> ACTIVITY
Whenever a line in the records below holds the string "Indeterminate", copy it out.

(Collected data)
____________
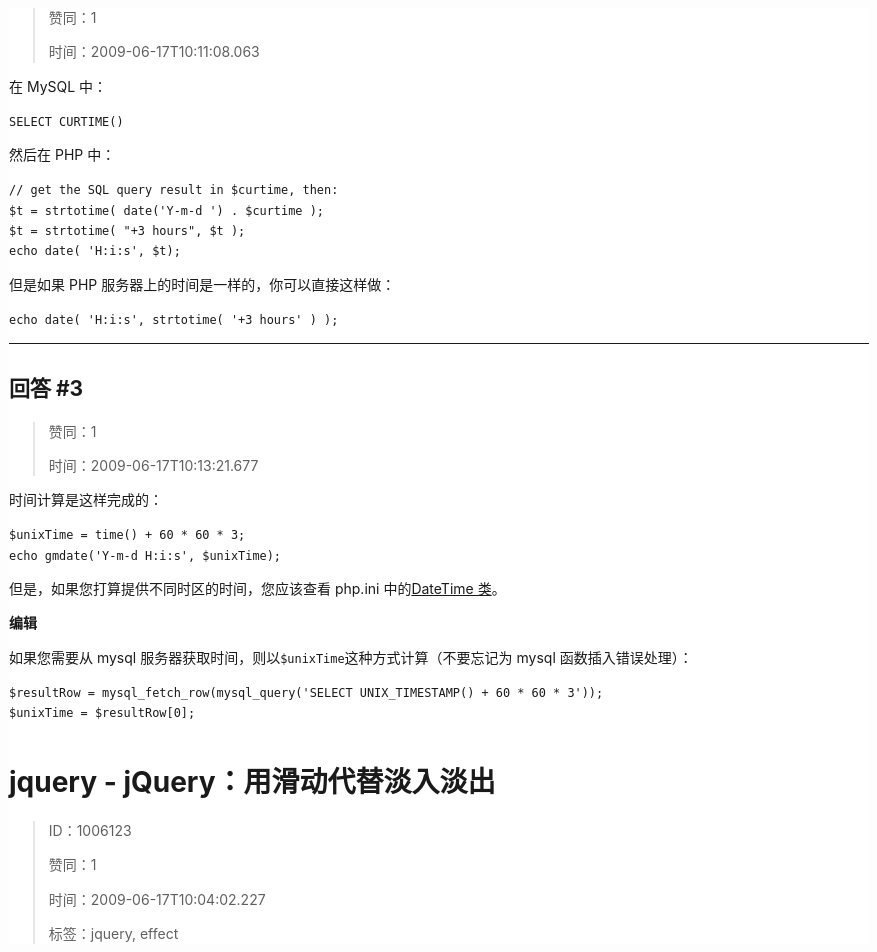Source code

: > 赞同：1
> 
> 时间：2009-06-17T10:11:08.063

在 MySQL 中：

```
SELECT CURTIME() 
```

然后在 PHP 中：

```
// get the SQL query result in $curtime, then:
$t = strtotime( date('Y-m-d ') . $curtime );
$t = strtotime( "+3 hours", $t );
echo date( 'H:i:s', $t); 
```

但是如果 PHP 服务器上的时间是一样的，你可以直接这样做：

```
echo date( 'H:i:s', strtotime( '+3 hours' ) ); 
```

* * *

## 回答 #3

> 赞同：1
> 
> 时间：2009-06-17T10:13:21.677

时间计算是这样完成的：

```
$unixTime = time() + 60 * 60 * 3;
echo gmdate('Y-m-d H:i:s', $unixTime); 
```

但是，如果您打算提供不同时区的时间，您应该查看 php.ini 中的[DateTime 类](http://de.php.net/manual/en/class.datetime.php)。

**编辑**

如果您需要从 mysql 服务器获取时间，则以`$unixTime`这种方式计算（不要忘记为 mysql 函数插入错误处理）：

```
$resultRow = mysql_fetch_row(mysql_query('SELECT UNIX_TIMESTAMP() + 60 * 60 * 3'));
$unixTime = $resultRow[0]; 
```

# jquery - jQuery：用滑动代替淡入淡出

> ID：1006123
> 
> 赞同：1
> 
> 时间：2009-06-17T10:04:02.227
> 
> 标签：jquery, effect
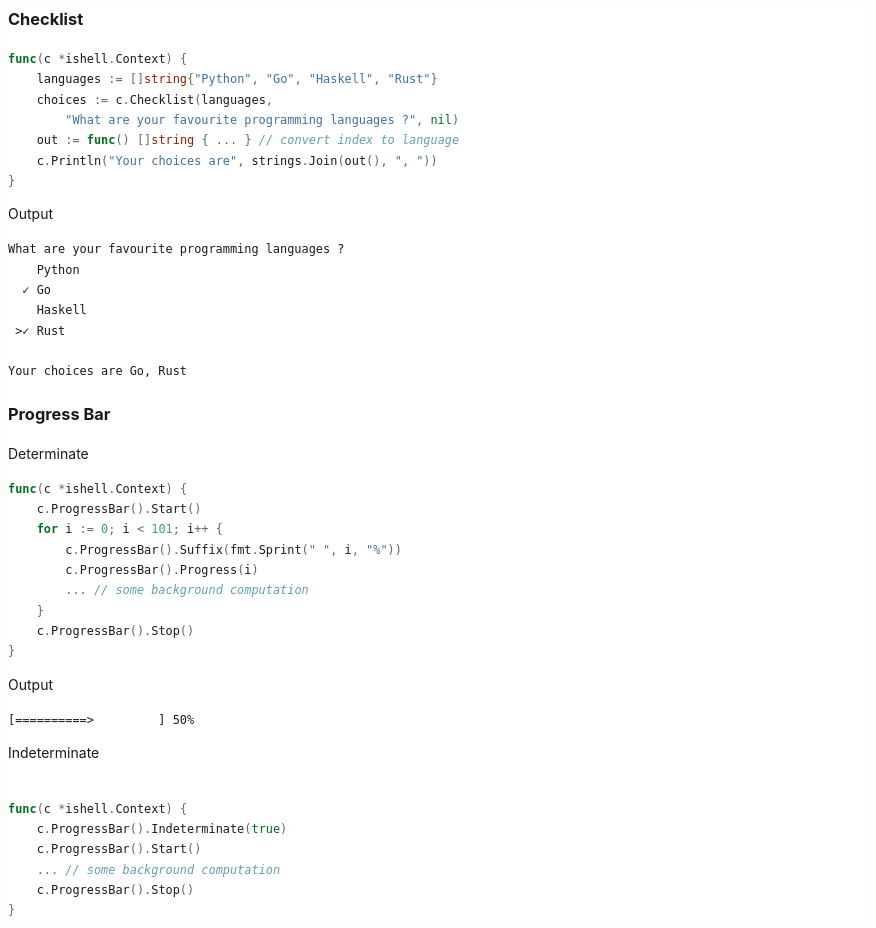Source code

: ### Checklist

```go
func(c *ishell.Context) {
    languages := []string{"Python", "Go", "Haskell", "Rust"}
    choices := c.Checklist(languages,
        "What are your favourite programming languages ?", nil)
    out := func() []string { ... } // convert index to language
    c.Println("Your choices are", strings.Join(out(), ", "))
}
```

Output

```
What are your favourite programming languages ?
    Python
  ✓ Go
    Haskell
 >✓ Rust

Your choices are Go, Rust
```

### Progress Bar

Determinate

```go
func(c *ishell.Context) {
    c.ProgressBar().Start()
    for i := 0; i < 101; i++ {
        c.ProgressBar().Suffix(fmt.Sprint(" ", i, "%"))
        c.ProgressBar().Progress(i)
        ... // some background computation
    }
    c.ProgressBar().Stop()
}
```

Output

```
[==========>         ] 50%
```

Indeterminate

```go

func(c *ishell.Context) {
    c.ProgressBar().Indeterminate(true)
    c.ProgressBar().Start()
    ... // some background computation
    c.ProgressBar().Stop()
}
```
____________
> THE COMPLETED TASK
Indeterminate
    c.ProgressBar().Indeterminate(true)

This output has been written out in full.